A new competitive advantage: Let the consumer lead
The concept of democratic product design is simple: Give consumers an authentic voice in the design process. Many brands, when you let customers vote on product features, brands send a strong signal, “We’re building this with You are loyal to the brand and deter competitors from catching up. But the magic only works when the vote is real, shaping what’s next.
For legacy brands, this is a powerful opportunity. You don’t need to reinvent yourself to resonate; You should open the design conversation. For us, this means testing our community prototypes to evaluate the functional accessories offered, asking our customers to explore the color and finish.
Design, not for: cranseation as brand strategy
The next layer, Cocreation, is a participatory design methodology drawing from users, lived to inform what is designed and produced. Consumers are hyper-identified. Cocreation does more than create goodwill. It transfers creative ownership, builds emotional stakes, and cultivates a tribe, not just a customer base.
Recently, our community helped us choose between different finish options for a new Teaketle design. Their selection, brushed brass, was not what we expected. This idea shapes how we start and the customer buys in.
When evaluating your own product development process, think about it in four pillars:
- Dialogue: Do we invite open, two-way feedback?
- Access: Do we share tools and context with users?
- Transparency: Do users not know how their input affects their results?
- Shared risk/reward: are they more than just participants?
By deploying this framework, our community shares product ideas and their life hacks for existing ingredients, helping shape mass production designs.
The case for value-sensitive design
Design is not neutral. It carries hidden signals about who is doing what and for whom it is being paid for. Includes value-sensitive design (VSD): an ethical design approach adapted from technology design that embeds values such as accessibility at every stage of development.
VSD begins with a set of human values. From there, you sterilize:
- Conceptual Research: What values are at play?
- Empirical research: What do users want or need?
- Technical intelligence: How can we incorporate these values into the final design?
We used VSD to create bathroom safety products for Pottery Warehouse. These types of products, including grab bars, are often tarnished and overlooked. No one really wants a grab bar. VSD has helped transform these functional aids into well-designed objects that validate these functional aids with functional accessories, such as combining them with a toilet paper or towel holder. The designs mirror other consumer devices, reflecting style, cachet, and desire through materials, proportions, and lines. Customers have shared that these aids do not scream “medical.” They look like they are in a mental home, not a hospital. People may eventually choose to value safety and style equally. There is a VSD in the dignity of functioning in everyday life.
Thinking, Ecosystem, not Endcap
Brands need to recognize that products are no longer isolated skus, but part of a wider ecosystem of services. Teaketle is not just a tool. It starts your morning ritual, fills your kitchen with sound and steam, and maybe even appears in your next Instagram story. Understanding the intentional design of and within the web increases product resonance. A product lives in routine, ritual, and spaces. So when we respect, we do more than goods.

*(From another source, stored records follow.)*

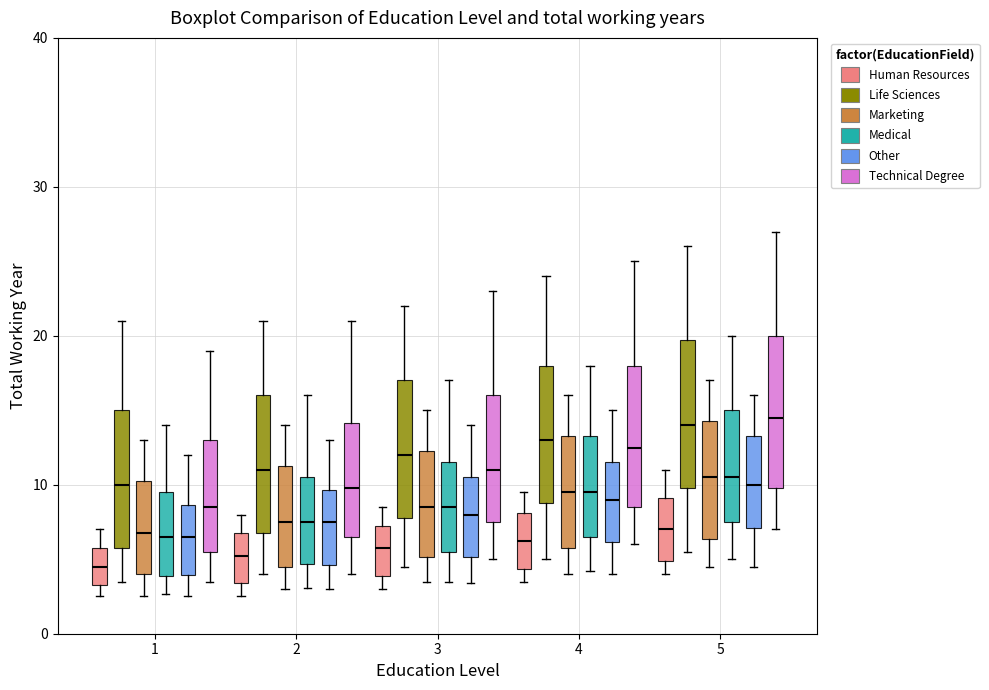

Reading left to right, read every box against the y-axis: the position of its median line, the range the box covers, and the ends of its whiskers. The values are not printed on the chart, so give them approximately, as read against the axis.

1 (Human Resources): median 5, box 3 to 6, whiskers 3 (just below the box's lower edge) to 7
1 (Life Sciences): median 10, box 6 to 15, whiskers 4 to 21
1 (Marketing): median 7, box 4 to 10, whiskers 3 to 13
1 (Medical): median 7, box 4 to 10, whiskers 3 to 14
1 (Other): median 7, box 4 to 9, whiskers 3 to 12
1 (Technical Degree): median 9, box 6 to 13, whiskers 4 to 19
2 (Human Resources): median 5, box 3 to 7, whiskers 3 (just below the box's lower edge) to 8
2 (Life Sciences): median 11, box 7 to 16, whiskers 4 to 21
2 (Marketing): median 8, box 5 to 11, whiskers 3 to 14
2 (Medical): median 8, box 5 to 11, whiskers 3 to 16
2 (Other): median 8, box 5 to 10, whiskers 3 to 13
2 (Technical Degree): median 10, box 7 to 14, whiskers 4 to 21
3 (Human Resources): median 6, box 4 to 7, whiskers 3 to 9
3 (Life Sciences): median 12, box 8 to 17, whiskers 5 to 22
3 (Marketing): median 9, box 5 to 12, whiskers 4 to 15
3 (Medical): median 9, box 6 to 12, whiskers 4 to 17
3 (Other): median 8, box 5 to 11, whiskers 3 to 14
3 (Technical Degree): median 11, box 8 to 16, whiskers 5 to 23
4 (Human Resources): median 6, box 4 to 8, whiskers 4 (just below the box's lower edge) to 10
4 (Life Sciences): median 13, box 9 to 18, whiskers 5 to 24
4 (Marketing): median 10, box 6 to 13, whiskers 4 to 16
4 (Medical): median 10, box 7 to 13, whiskers 4 to 18
4 (Other): median 9, box 6 to 12, whiskers 4 to 15
4 (Technical Degree): median 13, box 9 to 18, whiskers 6 to 25
5 (Human Resources): median 7, box 5 to 9, whiskers 4 to 11
5 (Life Sciences): median 14, box 10 to 20, whiskers 6 to 26
5 (Marketing): median 11, box 6 to 14, whiskers 5 to 17
5 (Medical): median 11, box 8 to 15, whiskers 5 to 20
5 (Other): median 10, box 7 to 13, whiskers 5 to 16
5 (Technical Degree): median 15, box 10 to 20, whiskers 7 to 27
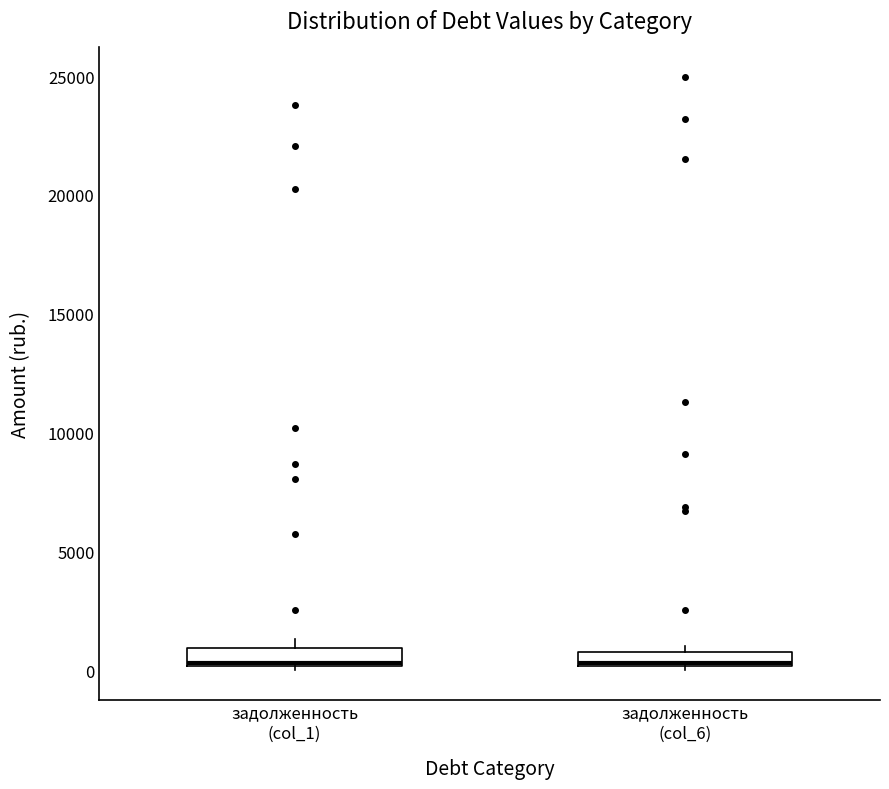

Where is the lower edge of the box for задолженность (col_1) on the y-axis? The values are not printed on the chart, so give them approximately, as read against the axis.

0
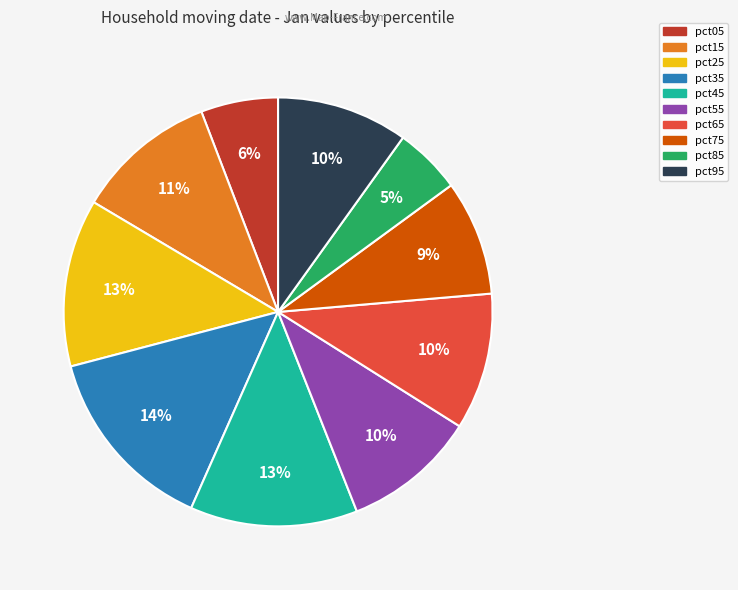

What is the smallest slice in the pie chart?

pct85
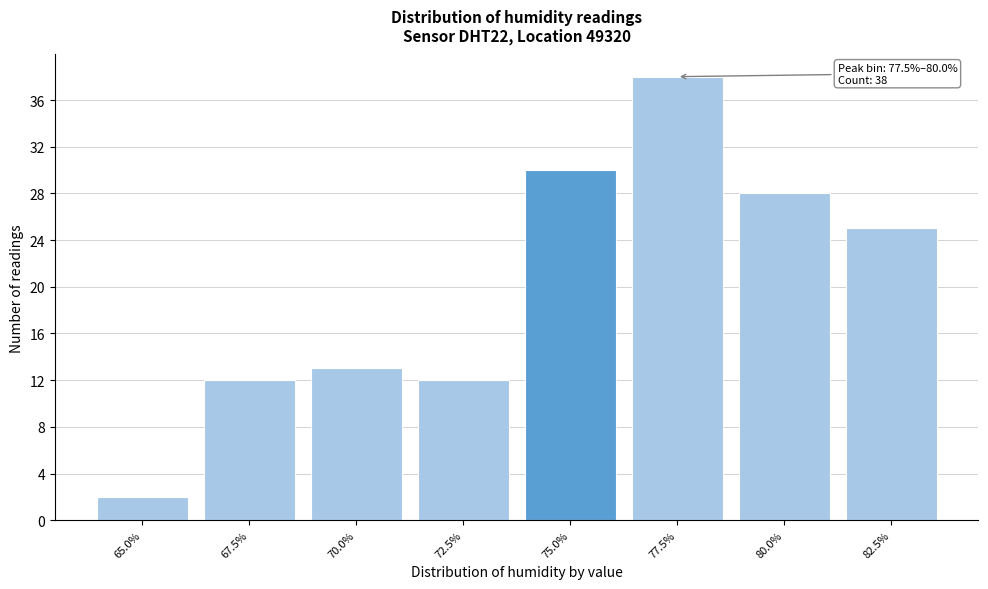

Reading left to right, list all the values displayed in this chart.

2	12	13	12	30	38	28	25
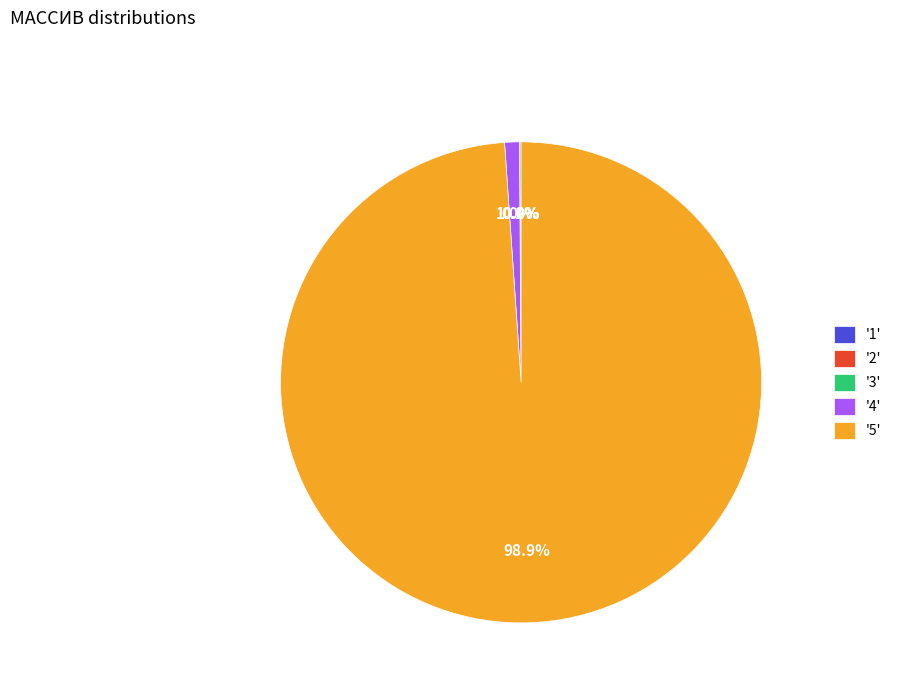

Which category has the biggest portion of the pie?

'5'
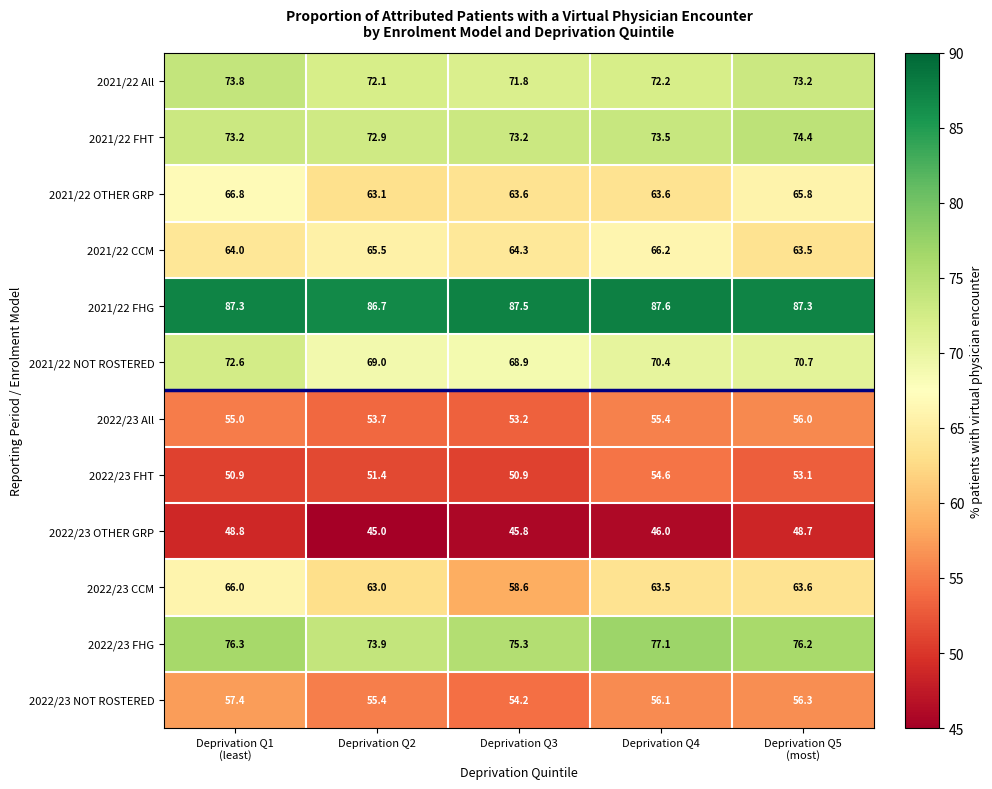

Which category has the highest value across all series?

Deprivation Q4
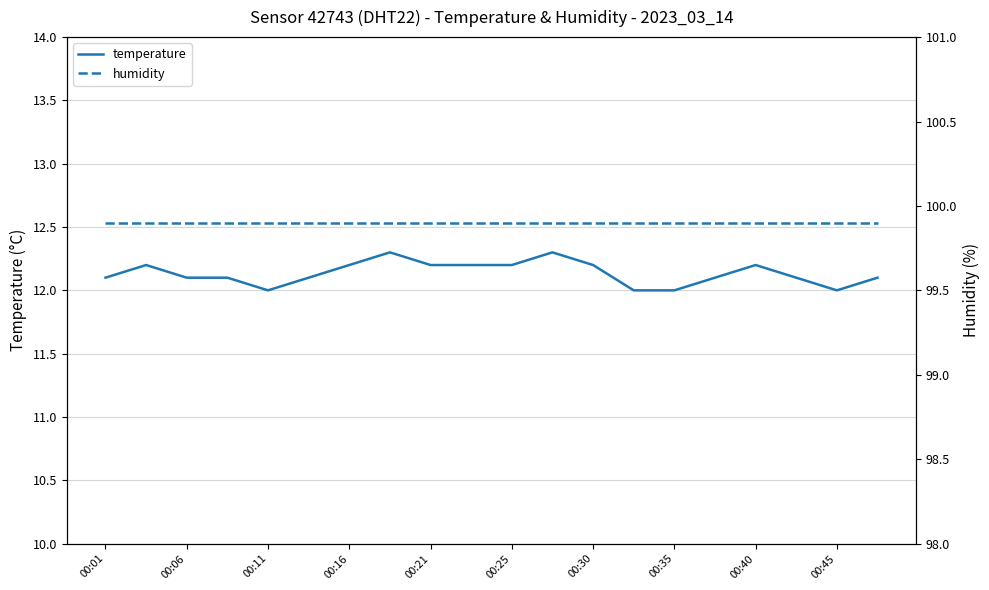

Does the chart display data point markers on the line(s)?

No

We give meaning.
Legacy brands can lead the way here by connecting the dots for a greater user experience.
PlayBook: from legacy to loyalty
Democratic design is a commitment, not a campaign. Here’s how brands can turn this into a strategy:
Step 1: Run consumer-driven design sprints, pitches, presentations, and b/b tests early in the product development cycle.
Step 2: Enable Cocreation programs with transparency and shared creative ownership.
Step 3: Integrate values mapping and empathy interviews into a brief generation phase of the design.
Step 4: Place each product within a lifestyle ecosystem: rituals, routines and cultural meaning.
Step 5: Measure not just sales, but consideration, engagement, loyalty and brand pride.
Heritage is not an obstacle, but a launchpad
The best design doesn’t require attention, it gains over time through utility, flavor and emotional clarity. Legacy brands uniquely champion a mission that doubles down on the radical idea that good design belongs to everyone.
Design is a strategy, not a side dish. Brands that democratize strategy by inviting their customers in will benefit from their unique scale to not just be relevant, but to lead again.
Ben Wintner is the CEO of Michael Graves Design.